Set in a shabby computer accessories factory warehouse, the unique venue – a large garage space behind a Chinese newspaper office on Hobson Street (across the road from the police station) – is as ideal as it could hope to be. The walls are lined with hundreds of filing boxes, trays and cubbyholes strewn with general warehouse type stuff; nothing intended for any aesthetic purpose. 

The patrons’ entrance in the metal rollerdoor becomes the cast’s entrance too; the loud echoing rattle and slam as the first character enters signaling us that the play has begun. 

Fresh-faced Tom (Emmett Skilton) is a naïve young security guard, recently graduated from university with a degree in politics. At around three thirty in the morning, according to the clock on the wall, he’s here to meet with sharp-dressing motor-mouthed tough prick Eddie (Kevin Keys), who has ostensibly offered him two hundred quid to let his friend’s van in so they can pinch some computer chips to flog on the black market. 

It takes a few lines of dialogue to acclimatise my ears to the altogether convincing extreme Scots accents as the two lads pass the time discussing the merits of philosophy and education before said van arrives tooting loudly to be let in. It soon becomes apparent there’s more than a mere I.T. heist afoot here, as earnest thug Gary (Will Wallace) drags in an unconscious hostage. 

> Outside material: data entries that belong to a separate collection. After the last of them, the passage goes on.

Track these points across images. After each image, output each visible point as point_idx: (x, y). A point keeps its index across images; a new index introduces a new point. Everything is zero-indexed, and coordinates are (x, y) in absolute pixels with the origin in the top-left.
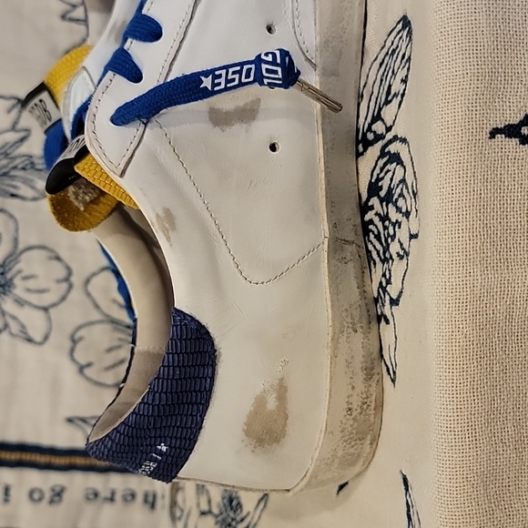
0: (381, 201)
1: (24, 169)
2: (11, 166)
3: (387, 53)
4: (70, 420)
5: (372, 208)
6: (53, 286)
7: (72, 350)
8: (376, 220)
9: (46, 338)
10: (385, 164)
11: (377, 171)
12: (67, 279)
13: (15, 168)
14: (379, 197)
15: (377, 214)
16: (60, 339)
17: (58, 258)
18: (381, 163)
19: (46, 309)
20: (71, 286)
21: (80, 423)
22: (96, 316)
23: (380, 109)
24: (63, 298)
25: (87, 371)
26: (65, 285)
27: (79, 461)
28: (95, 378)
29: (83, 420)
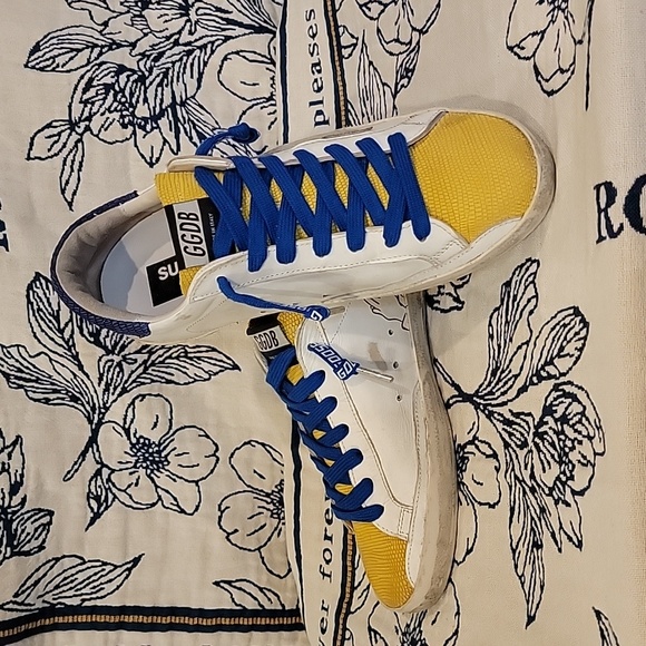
0: (556, 421)
1: (177, 358)
2: (166, 355)
3: (558, 324)
4: (217, 584)
5: (547, 423)
6: (202, 461)
7: (220, 518)
8: (551, 432)
9: (197, 509)
10: (559, 397)
11: (550, 399)
12: (214, 455)
13: (170, 357)
14: (553, 417)
15: (550, 428)
16: (209, 509)
17: (208, 437)
18: (554, 394)
19: (197, 482)
20: (218, 460)
21: (226, 586)
23: (552, 359)
24: (212, 471)
25: (231, 537)
26: (213, 460)
27: (225, 621)
28: (239, 543)
29: (229, 583)
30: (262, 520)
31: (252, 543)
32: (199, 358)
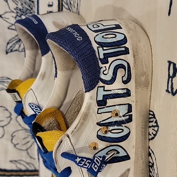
4: (11, 161)
6: (5, 119)
7: (12, 140)
9: (3, 136)
12: (10, 117)
16: (8, 136)
17: (7, 110)
19: (3, 127)
20: (11, 119)
21: (14, 162)
22: (20, 128)
24: (9, 123)
25: (17, 146)
26: (9, 119)
27: (14, 173)
28: (19, 148)
29: (16, 161)
30: (28, 139)
31: (24, 148)
32: (3, 82)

From here all bets are off as Gary and Eddie vie for command of the dubious proceedings. One asserts their intention is political in nature, to send an important message to the powers that be; the other just seems to want to fuck shit up for the sheer fookin joy of it. The hostage, Frank (Edward Newborn) is revived to be witness to his own murder… 

Young veteran actor Gareth Reeves’ directorial debut is a strong treatment of Burkes’ vigorous text, with snappy cues and solid performances from his well-appointed cast. Not to give too much away, it doesn’t end at all pleasantly; nevertheless there’s plenty about Gagarin Way to appeal to philosophical and political enthusiasts and fans of the c word alike.